Let that sink in. We built a feature that essentially said "this team will win because they scored a lot of points in the game we're trying to predict." A team that scores 130 tends to win? No kidding. Our model wasn't predicting the future. It was reading the box score.
This is the analytics equivalent of a student who gets a perfect score on every test, and it turns out they've been sitting behind the answer sheet the whole time. Genius? No. Just cheating. Accidentally, in our case, but the result is the same.
After adding .shift(1):
- Correlation: 0.457 → 0.189. Miracle → nothing
- GLM coefficient: β = −0.001, z = −0.14, p = 0.89. Dead
With the accidental time-travel removed, here's what every schedule model actually showed:
| Model | Features | Best p-value | BIC vs Market-Only |
|---|---|---|---|
| H1 | Rest days diff | 0.40 | Worse |
| H2 | + Both B2Bs | 0.26 | Worse |
| H3 | + Both streaks | 0.11 | Worse |
| H4 | + Scoring trend | 0.89 | Worse |
Not a single feature reached nominal significance. BIC said the market-only model wins every time. Walk-forward confirmed: adding schedule features made predictions worse in 8 out of 10 windows. The market wasn't approximately right about schedule fatigue. It was nailing it.

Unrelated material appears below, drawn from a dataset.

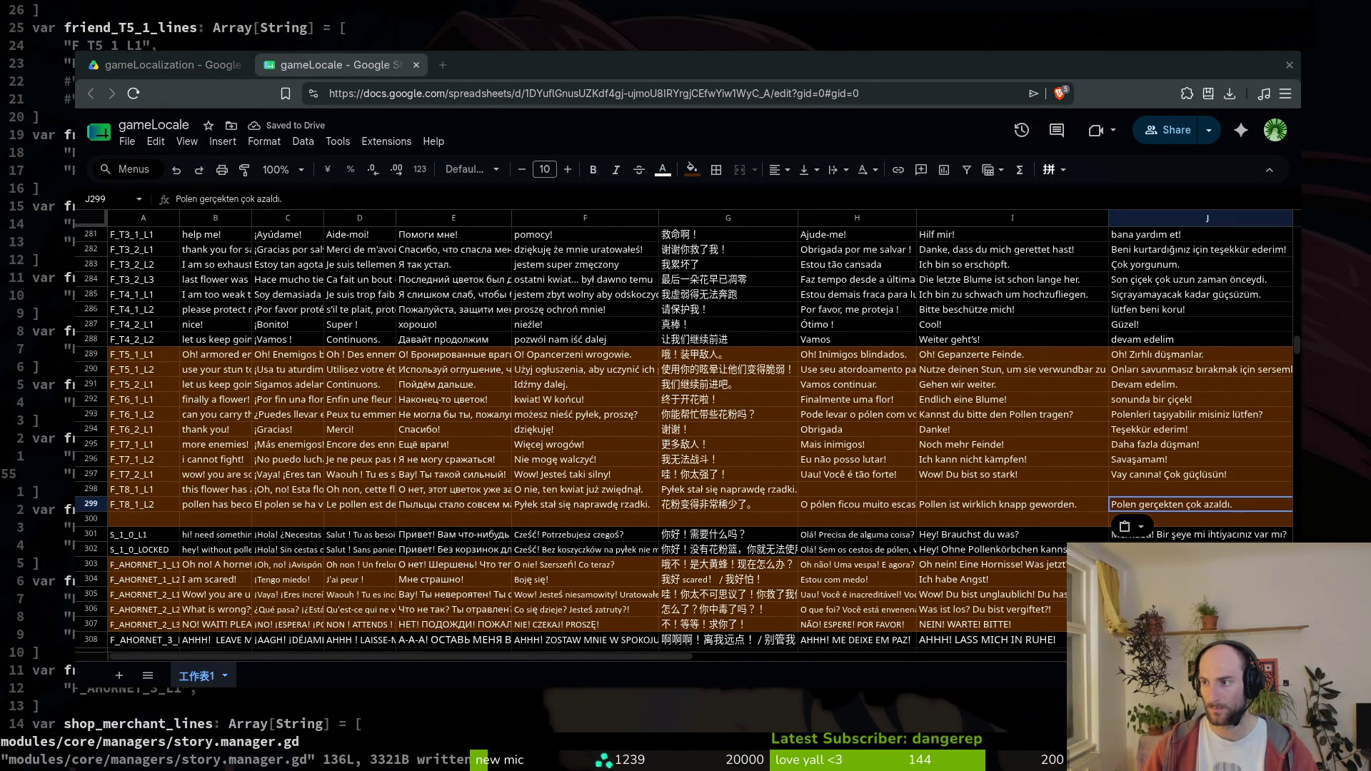
{"action": "left_click", "coordinate": [284, 490]}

The back-to-back effect is real — 5.5 percentage points in raw win rates. But the bookmakers know about it. Turns out, "teams are tired after playing yesterday" is not the groundbreaking insight we thought it was. The market has been pricing this in since before we were born.
Lessons: (1) Always .shift(1) your time-series features. We added it to the pre-flight checklist, right between "check your imports" and "question your life choices." (2) If the market has known about something for twenty years, it's priced in. Our edge, if it exists, isn't hiding where everyone's already looked.
Next: player-level impact modeling. 146,000 player-game records. Maybe the market reacts slowly to individual absences, especially non-star players who quietly change a team's chemistry. Or maybe we're about to find out the market is good at that too.
Disclaimer: This content is for informational and educational purposes only. Nothing here constitutes financial or investment advice.